The standard, Mercedes-sourced five-speed automatic is polished and responsive; pushing the gearshift left-to-right activates the manumatic function (there are no shift paddles). Drivers who really want to shift themselves will opt for the six-speed manual transmission, which is stirred by a pistol-grip shifter. The stick shift is part of the Track Pak, which also includes a limited-slip differential and a lower final-drive ratio (3.73 or 3.91:1, depending on wheel size, versus 3.06:1). The Tremec gearbox is a variant of the one used in the Viper; happily, shift efforts here are lower, but the linkage is notchy, with a strong centering spring that wants to keep you in the 3-4 gate. There's also a Chevy Corvette-style first-to-fourth skip-shift function, but it comes into play only between 18 and 21 mph. The clutch is nicely weighted and easy to modulate, but it has a fairly long travel, and big shoes can get hung up moving between the clutch and the dead pedal. This six-speed may not be the world's silkiest gearbox, but it's still fun to finally drive the Hemi V-8 with a stick shift.

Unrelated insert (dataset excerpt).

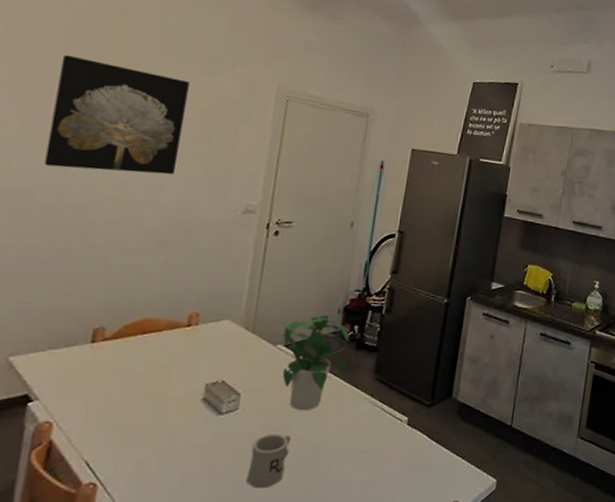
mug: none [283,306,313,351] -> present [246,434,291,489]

Unfortunately, the manual is not available on the Challenger SE, which is saddled with a four-speed automatic. The 3.5-liter V-6 deserves better: it actually sounds decent, and its output of 250 hp and 250 lb-ft of torque is enough to move the car well enough, but you have to be willing to boot it because of the wide gaps between the gears. An extra gear or two might also improve the SE's fuel economy; as it is, the V-6 is rated at 17 mpg city, 25 mpg highway, which isn't much of a gain over the R/T's 16/25 mpg.